Dix condamnés ont été exécutés à la prison militaire de Garnada, près de Shahat, dans l’est de la Libye, a annoncé dimanche le parquet militaire relevant des autorités alliées au général Khalifa Haftar. L’information a été rapportée mardi 25 août 2026 par l’Agence de presse africaine (APAnews).
Selon le parquet militaire, les personnes exécutées avaient été reconnues coupables, au terme de plusieurs années de procédures judiciaires, d’infractions liées notamment à l’appartenance à des organisations interdites et à des attaques visant des militaires et des civils.
L’institution assure que les peines capitales ont été prononcées par la Cour suprême militaire après épuisement des voies de recours et que les condamnés avaient bénéficié d’une défense. Elle n’a toutefois pas rendu publics la date exacte des exécutions, l’identité des personnes concernées ni les comptes rendus détaillés de leurs procès, souligne APAnews.
Cette absence d’informations alimente les critiques des défenseurs des droits humains. Des sources locales affirment notamment que certaines personnes exécutées, originaires de Derna, auraient été poursuivies en raison de leurs affiliations politiques ou de leur opposition aux autorités de l’Est.

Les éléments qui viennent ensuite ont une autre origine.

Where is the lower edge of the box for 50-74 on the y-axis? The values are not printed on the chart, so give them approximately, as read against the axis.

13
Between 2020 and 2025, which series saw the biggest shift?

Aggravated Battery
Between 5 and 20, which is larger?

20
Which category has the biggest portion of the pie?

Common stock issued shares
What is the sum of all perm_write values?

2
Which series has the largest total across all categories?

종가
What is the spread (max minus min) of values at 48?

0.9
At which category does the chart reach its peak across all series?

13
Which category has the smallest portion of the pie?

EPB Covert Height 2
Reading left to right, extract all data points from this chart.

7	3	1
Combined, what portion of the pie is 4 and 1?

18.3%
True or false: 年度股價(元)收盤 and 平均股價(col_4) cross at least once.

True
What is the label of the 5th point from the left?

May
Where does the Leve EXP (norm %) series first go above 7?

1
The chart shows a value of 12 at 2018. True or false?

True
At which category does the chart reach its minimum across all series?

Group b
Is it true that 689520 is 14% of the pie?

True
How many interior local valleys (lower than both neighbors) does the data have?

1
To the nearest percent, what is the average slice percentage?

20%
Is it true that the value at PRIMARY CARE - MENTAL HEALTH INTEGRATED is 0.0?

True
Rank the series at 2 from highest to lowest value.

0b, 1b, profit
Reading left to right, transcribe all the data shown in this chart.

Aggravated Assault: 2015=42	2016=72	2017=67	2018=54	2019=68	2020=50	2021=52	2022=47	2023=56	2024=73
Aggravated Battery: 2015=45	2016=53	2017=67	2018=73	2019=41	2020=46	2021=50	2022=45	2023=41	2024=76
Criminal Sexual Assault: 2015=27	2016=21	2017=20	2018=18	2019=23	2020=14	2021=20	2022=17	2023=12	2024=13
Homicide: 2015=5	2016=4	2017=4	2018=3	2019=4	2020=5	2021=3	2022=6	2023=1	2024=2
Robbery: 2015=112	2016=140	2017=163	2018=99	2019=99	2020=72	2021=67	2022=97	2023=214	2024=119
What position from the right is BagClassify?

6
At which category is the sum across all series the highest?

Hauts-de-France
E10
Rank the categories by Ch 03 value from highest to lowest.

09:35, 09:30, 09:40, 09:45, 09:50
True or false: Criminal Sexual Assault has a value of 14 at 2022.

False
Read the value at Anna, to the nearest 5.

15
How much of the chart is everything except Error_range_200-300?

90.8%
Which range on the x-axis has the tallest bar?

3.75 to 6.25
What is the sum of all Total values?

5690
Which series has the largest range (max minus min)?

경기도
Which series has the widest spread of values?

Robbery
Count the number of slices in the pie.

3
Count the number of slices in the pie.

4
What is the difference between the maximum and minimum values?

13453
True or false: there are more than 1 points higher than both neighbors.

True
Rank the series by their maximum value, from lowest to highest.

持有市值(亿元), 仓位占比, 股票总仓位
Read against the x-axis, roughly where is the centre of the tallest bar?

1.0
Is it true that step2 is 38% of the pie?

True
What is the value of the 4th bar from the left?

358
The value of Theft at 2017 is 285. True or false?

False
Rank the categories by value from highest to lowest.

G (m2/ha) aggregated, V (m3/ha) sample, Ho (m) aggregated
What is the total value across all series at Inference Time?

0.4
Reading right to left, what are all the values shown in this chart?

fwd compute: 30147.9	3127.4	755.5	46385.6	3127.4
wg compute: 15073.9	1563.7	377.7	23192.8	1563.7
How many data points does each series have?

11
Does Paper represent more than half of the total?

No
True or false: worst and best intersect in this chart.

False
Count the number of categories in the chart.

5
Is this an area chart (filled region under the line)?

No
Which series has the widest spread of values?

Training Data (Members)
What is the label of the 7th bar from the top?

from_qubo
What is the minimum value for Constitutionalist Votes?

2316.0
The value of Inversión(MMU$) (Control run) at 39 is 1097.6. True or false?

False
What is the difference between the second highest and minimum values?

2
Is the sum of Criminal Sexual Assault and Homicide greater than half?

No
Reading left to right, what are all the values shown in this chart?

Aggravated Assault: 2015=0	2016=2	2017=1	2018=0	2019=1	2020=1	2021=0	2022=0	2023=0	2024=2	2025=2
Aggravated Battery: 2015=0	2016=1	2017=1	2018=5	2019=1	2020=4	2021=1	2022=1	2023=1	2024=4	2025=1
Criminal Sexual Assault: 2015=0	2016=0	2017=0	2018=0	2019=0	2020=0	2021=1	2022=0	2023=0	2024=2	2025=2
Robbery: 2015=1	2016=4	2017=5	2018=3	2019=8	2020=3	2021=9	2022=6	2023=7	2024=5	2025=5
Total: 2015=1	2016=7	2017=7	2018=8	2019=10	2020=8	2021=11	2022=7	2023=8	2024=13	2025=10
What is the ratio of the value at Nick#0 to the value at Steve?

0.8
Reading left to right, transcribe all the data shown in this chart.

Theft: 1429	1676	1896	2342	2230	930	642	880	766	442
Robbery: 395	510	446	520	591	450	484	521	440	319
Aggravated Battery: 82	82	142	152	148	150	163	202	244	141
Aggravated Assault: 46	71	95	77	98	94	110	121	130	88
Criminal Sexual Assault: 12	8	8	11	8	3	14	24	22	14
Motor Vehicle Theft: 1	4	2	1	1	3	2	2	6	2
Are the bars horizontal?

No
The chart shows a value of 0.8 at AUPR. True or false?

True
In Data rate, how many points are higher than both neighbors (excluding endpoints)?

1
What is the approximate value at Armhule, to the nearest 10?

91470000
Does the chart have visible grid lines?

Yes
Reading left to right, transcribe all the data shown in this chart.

Les critiques portent également sur le recours aux juridictions militaires. Des défenseurs des droits humains dénoncent des procédures conduites à huis clos et estiment que les personnes jugées n’ont pas bénéficié des garanties fondamentales d’un procès équitable.
La prison de Garnada fait partie du dispositif militaire et sécuritaire placé sous l’autorité de Khalifa Haftar et de sa famille. En mai dernier, les autorités de l’Est avaient annoncé la libération de 250 détenus de cet établissement, sur instruction du général Haftar et sous la supervision de son fils, Saddam Haftar.
Ces exécutions interviennent dans un contexte libyen marqué par la persistance de profondes divisions institutionnelles entre l’Est et l’Ouest du pays. Le contrôle des lieux de détention et des juridictions militaires par les forces armées de l’Est nourrit depuis plusieurs années les préoccupations relatives à l’indépendance de la justice et au respect des droits fondamentaux.
APAnews souligne enfin qu’aucune organisation indépendante n’avait, au moment de sa publication, établi une liste vérifiée des personnes exécutées ni procédé à un examen détaillé des dossiers judiciaires concernés.